HISTORY OF LONGDON CLUB & INSTITUTE
Sir Villiers Forster and Lady Forster attended a Parish Council meeting and proposed that they build a “Parish Room” as a Memorial Hall. It was agreed and built in 1919. When the Memorial Hall was near completion, it was offered to the Longdon Parish Council (LPC) who declined the offer as they felt the cost of maintenance would burden the LPC with an expense that it would not be able to meet. At this point six representatives of the working population, led by Tod Jones, approached Sir Villiers Forster in October 1919 and asked that the Memorial Hall be registered as a Mens Club. They stated that a Mens Club would be a great benefit generally and would be self–supporting. This proposal used a previously agreed arrangement with Armitage Club, as a precedent.
Longdon Club and Institute (the Club) was formed.
1920s and 30s
Longdon “W.I” used the Club for meetings until its own hall was acquired.
During the General Strike school children were fed in the Club with donated hot dinners cooked and served by members.
Sir Villiers Forster dies. His estate, including the Memorial Hall, passes to Dame Mary Forster (as owner) plus trustees.
By a conveyance Dame Mary sold the Memorial Hall site and building to Captain William Walford as permanent trustee.
An order was made for the Memorial Hall to vest in Official Trustee of Charity Lands Commission. The management of the Club was deemed to be satisfactory, via the Trustees and the Committee, requiring no input from a freeholder interest.
The Club used its facilities to raise contributions towards the War Comfort Fund.
The Club continued successfully throughout these years, being of great value to the community. The village school used the premises and the field over a period of time until the new school was built with its own facilities
The field at the rear was bought by the Club.
The village ‘Old Peoples Committee’ met in the hall as the ‘Over 60s’ do today.
Donations were raised for The Old Peoples Committee.
Tod Jones, one of the Clubs founders, retires after 35 years, much of this as chairman.
The Pre-school group used the Club facilities.
An extension was built at the rear to provide toilets and a utility room.
The village Cub Scout pack used the Club and its field for football, including matches with other packs in the district.
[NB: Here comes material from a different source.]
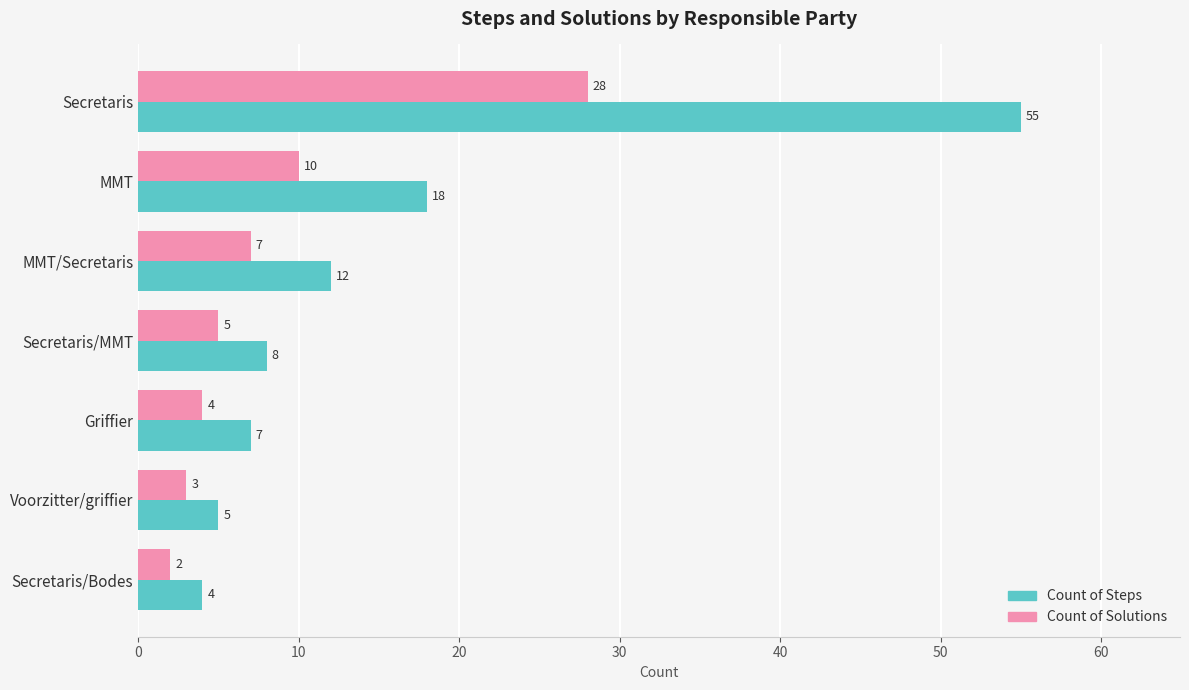

Where is Count of Solutions nearest to the value 15?

MMT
Village celebration party at the Club for the wedding of Prince Charles and Lady Diana.
The Club had major renovations including the distinctive black and white frontage, also electrical improvements. All this work was entirely funded from Club resources and private donations. At this time the membership stood at 140.
The Club Ladies Dominoes Team wins Rugeley and District League trophies.
The Club Quiz Night raises funds for a St James Church fund.
The Club joins Lichfield and District CVS, qualifying as a 3 rd sector organisation. This is a Staffordshire support group organisation.
2011 and 2013
The Club Snooker Teams win The Chase League ‘Albert Fleming’ trophy.
The Club hosted ‘The Village Picnic’ for the Queen’s Diamond Jubilee. This was an all-day party.
The Club ran a charity disco for British Heart Foundation.
An internal refurbishment took place.
Sky Sports TV installed.
The Club’s own web site established. This enables everyone to easily access all current and future events.
Throughout the Club’s history the village community have always been supported and made welcome.
The November fireworks and bonfire party is always popular and The Club is an ideal venue for all types of function.